その後、能力者達は報告の為に本部へと帰還したのだが‥‥。大石は再びUNKNOWNの車によって派手に轢かれる事となった。
「大丈夫かね? バグアがまた近くで出たようだが‥‥大石はどこに消えたのだろうな?」
車から降りたUNKNOWNが周りをきょろきょろと見渡しながら呟く。ちなみに大石はUNKNOWNの車の下に居る。
「もっと派手にしてくれなくちゃ死なないわよ、アレは」
美和がボソリと呟くと「大石の仇は、私が取ろう」と力強く善意溢れる雰囲気で美和に話しかける。

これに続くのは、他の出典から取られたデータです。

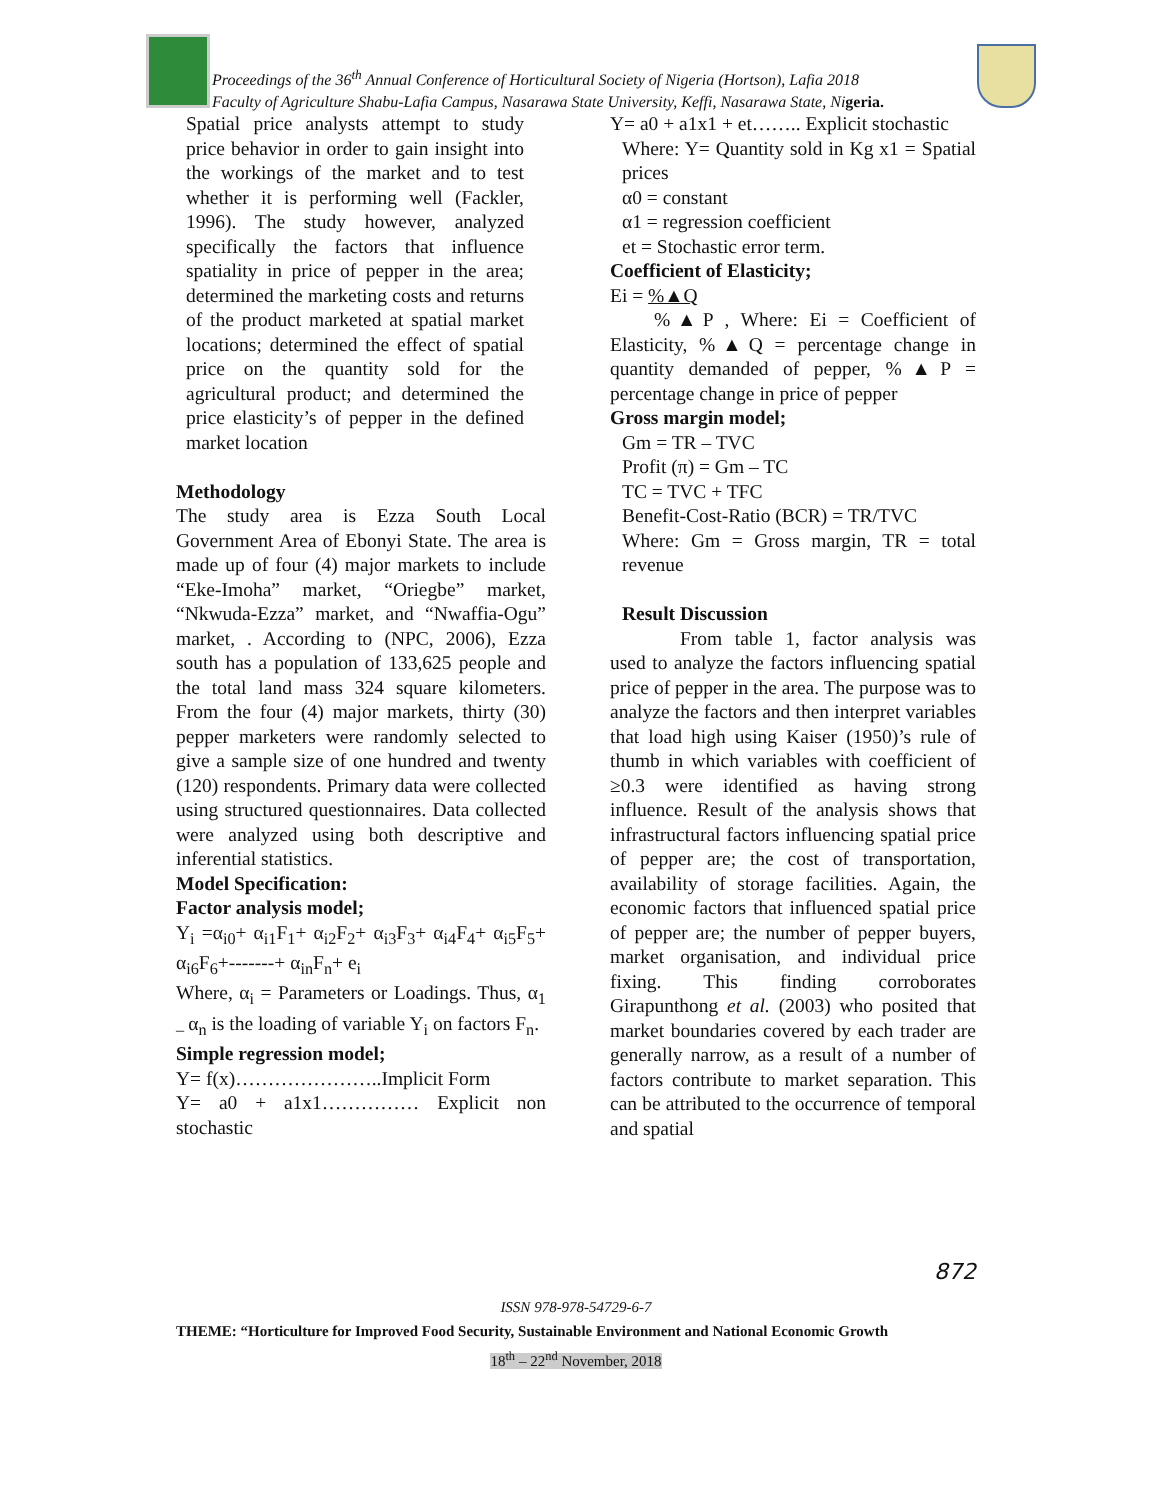Proceedings of the 36<sup>th</sup> Annual Conference of Horticultural Society of Nigeria (Hortson), Lafia 2018
Faculty of Agriculture Shabu-Lafia Campus, Nasarawa State University, Keffi, Nasarawa State, Nigeria.
Spatial price analysts attempt to study price behavior in order to gain insight into the workings of the market and to test whether it is performing well (Fackler, 1996). The study however, analyzed specifically the factors that influence spatiality in price of pepper in the area; determined the marketing costs and returns of the product marketed at spatial market locations; determined the effect of spatial price on the quantity sold for the agricultural product; and determined the price elasticity’s of pepper in the defined market location
Methodology
The study area is Ezza South Local Government Area of Ebonyi State. The area is made up of four (4) major markets to include “Eke-Imoha” market, “Oriegbe” market, “Nkwuda-Ezza” market, and “Nwaffia-Ogu” market, . According to (NPC, 2006), Ezza south has a population of 133,625 people and the total land mass 324 square kilometers. From the four (4) major markets, thirty (30) pepper marketers were randomly selected to give a sample size of one hundred and twenty (120) respondents. Primary data were collected using structured questionnaires. Data collected were analyzed using both descriptive and inferential statistics.
Model Specification:
Factor analysis model;
Y<sub>i</sub> =α<sub>i0</sub>+ α<sub>i1</sub>F<sub>1</sub>+ α<sub>i2</sub>F<sub>2</sub>+ α<sub>i3</sub>F<sub>3</sub>+ α<sub>i4</sub>F<sub>4</sub>+ α<sub>i5</sub>F<sub>5</sub>+ α<sub>i6</sub>F<sub>6</sub>+-------+ α<sub>in</sub>F<sub>n</sub>+ e<sub>i</sub>
Where, α<sub>i</sub> = Parameters or Loadings. Thus, α<sub>1 –</sub>α<sub>n</sub> is the loading of variable Y<sub>i</sub> on factors F<sub>n</sub>.
Simple regression model;
Y= f(x)…………………..Implicit Form
Y= a0 + a1x1…………… Explicit non stochastic
Y= a0 + a1x1 + et…….. Explicit stochastic
Where: Y= Quantity sold in Kg x1 = Spatial prices
α0 = constant
α1 = regression coefficient
et = Stochastic error term.
Coefficient of Elasticity;
Ei = %▲Q
%▲P , Where: Ei = Coefficient of Elasticity, %▲Q = percentage change in quantity demanded of pepper, %▲P = percentage change in price of pepper
Gross margin model;
Gm = TR – TVC
Profit (π) = Gm – TC
TC = TVC + TFC
Benefit-Cost-Ratio (BCR) = TR/TVC
Where: Gm = Gross margin, TR = total revenue
Result Discussion
From table 1, factor analysis was used to analyze the factors influencing spatial price of pepper in the area. The purpose was to analyze the factors and then interpret variables that load high using Kaiser (1950)’s rule of thumb in which variables with coefficient of ≥0.3 were identified as having strong influence. Result of the analysis shows that infrastructural factors influencing spatial price of pepper are; the cost of transportation, availability of storage facilities. Again, the economic factors that influenced spatial price of pepper are; the number of pepper buyers, market organisation, and individual price fixing. This finding corroborates Girapunthong et al. (2003) who posited that market boundaries covered by each trader are generally narrow, as a result of a number of factors contribute to market separation. This can be attributed to the occurrence of temporal and spatial
872
ISSN 978-978-54729-6-7
THEME: “Horticulture for Improved Food Security, Sustainable Environment and National Economic Growth
18<sup>th</sup> – 22<sup>nd</sup> November, 2018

ちなみに大石を毎回轢いているのは彼なのだ。犯人など居ない。
「あんんお―――ぷぎゃ」
大石が叫び始めた時に再び車が発進して再び踏まれる。
「あんのおおおおおおおおおんっっっ!」
LHに響き渡る声、美和と大石は仲直り出来なかったが今日もLHは平和である‥‥?